DÍLI, 20 de janeiro de 2021 (TATOLI) – A Presidente do partido Kmanek Haburas Unidade Nasionál Timor Oan (KHUNTO), a atual Vice-Primeira Ministra e Ministra da Solidariedade Social e Inclusão, Armanda Berta, e Ângela Freitas, sem apoio partidário, anunciaram oficialmente a candidatura à Presidência da República.

A Presidente do KHUNTO diz candidatar-se para “servir o povo e o Estado timorense”.

“Se o povo timorense depositar confiança em mim para o cargo de Presidente da República, trabalharei segundo a Constituição, os princípios fundamentais no fortalecimento do Estado de direito democrático. Serei um garante de paz e estabilidade”, afirmou, em Delta, Díli.

“Quero, além disso, acelerar o processo de desenvolvimento, cooperar com os países vizinhos e outros para fortalecer a política externa do país”, acrescentou.

Para Armanda Berta, a estabilidade política do país é importante para o desenvolvimento no país.

Agradeceu ainda ao líder do KHUNTO o “apoio moral” à sua candidatura.

“Caso seja eleita Presidente da República, vou demitir-me do cargo de presidente do partido para servir o nosso povo”, concluiu.

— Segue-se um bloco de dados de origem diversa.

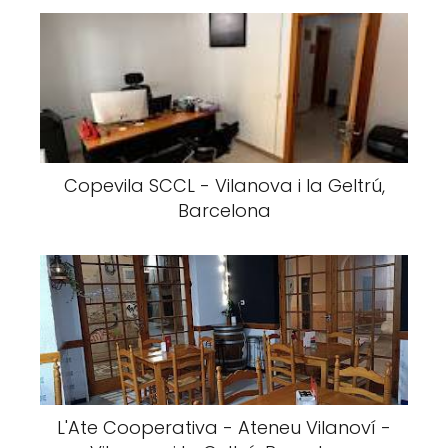
Copevila SCCL - Vilanova i la Geltrú,
Barcelona
L'Ate Cooperativa - Ateneu Vilanoví -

Também Ângela Freitas anunciou a sua candidatura para “desenvolver o Estado de forma digna, forte e próspera. A missão é defender a soberania do país, fortalecer o Estado de direito democrático e reforçar a economia”.

“O Presidente da República é para todo o povo timorense, não apenas para um grupo. Estarei atenta à ratificação [do acordo] das fronteiras marítimas, terrestres e aéreas. Criarei um acordo de extradição com outros países, promoverei formação no combate ao crime e estabelecerei uma relação harmoniosa com os políticos e a população”, afirmou.

Ângela Freitas. Imagem/Anito Sores.

Ângela Freitas diz também querer desenvolver a economia e áreas como a agricultura, pecuária e pescas. Afirma que se candidata para dar resposta às preocupações do povo.

Recorde-se que Martinho Gusmão, padre dispensado do exercício sacerdotal, anunciou já a candidatura a Presidente da República para “assegurar o consenso nacional e compromisso político”.

Também o Presidente da República, Francisco Guterres ‘Lú Olo’, anunciou uma recandidatura ao cargo para, entre outros, lutar contra “a injustiça, corrupção, colusão e nepotismo” no país.

As eleições presidenciais têm lugar a 19 de março deste ano.